Effect of Instability of Ferrofluid for Enhanced EMI Shielding in Ku-Band

Ferrofluid is a type of smart material consisting of stable colloidal suspensions of magnetic nanoscale particles dispersed in a nonmagnetic carrier liquid. It is known that ferromagnetic nanoparticles may improve the magnetic and dielectric properties of host materials, which exhibit novel functionality to provide better microwave absorption properties. A ferrofluid layer subjected to an external magnetic field resulting in cone-shaped structures may further enhance the reflection loss of the incident electromagnetic wave (EMW).

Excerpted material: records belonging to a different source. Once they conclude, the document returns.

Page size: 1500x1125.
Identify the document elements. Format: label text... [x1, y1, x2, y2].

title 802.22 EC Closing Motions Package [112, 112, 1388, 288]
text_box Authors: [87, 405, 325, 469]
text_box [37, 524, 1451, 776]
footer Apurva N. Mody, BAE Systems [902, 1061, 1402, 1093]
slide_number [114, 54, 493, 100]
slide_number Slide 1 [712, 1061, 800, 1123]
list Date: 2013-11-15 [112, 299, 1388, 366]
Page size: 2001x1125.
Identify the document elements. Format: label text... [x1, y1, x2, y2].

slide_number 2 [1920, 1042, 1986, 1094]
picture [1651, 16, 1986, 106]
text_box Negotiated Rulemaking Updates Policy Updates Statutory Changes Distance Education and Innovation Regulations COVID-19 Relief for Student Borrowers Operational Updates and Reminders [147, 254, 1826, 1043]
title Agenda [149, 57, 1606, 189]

This study investigates the effect of the ferrofluid crests on the enhancement of the EMW shielding effectiveness (SE) in the frequency range of 13-18 GHz. It is noted that such a ferrofluid has significant shield effectiveness at the frequency of 16 GHz. When the magnetic field is applied to create the ferrofluid crests, the value of SE initially increases, then decreases as the field strength is further increased, which causes more area of trough without ferrofluid. The variation of the electromagnetic interference (EMI) shield effectiveness is dominated by the arrangement of the ferrofluid crests array, which is closely related to the thickness, composition of the ferrofluid, and external magnetic field condition. The experimental results show that a ferrofluid layer with a thickness of 6 mm subjected to a magnetic flux density of B-max = 100 mT obtains an SE value higher than 21 dB throughout almost all the testing frequency range of 13-18 GHz, and the highest SEmax is 29.3 dB located at 16 GHz.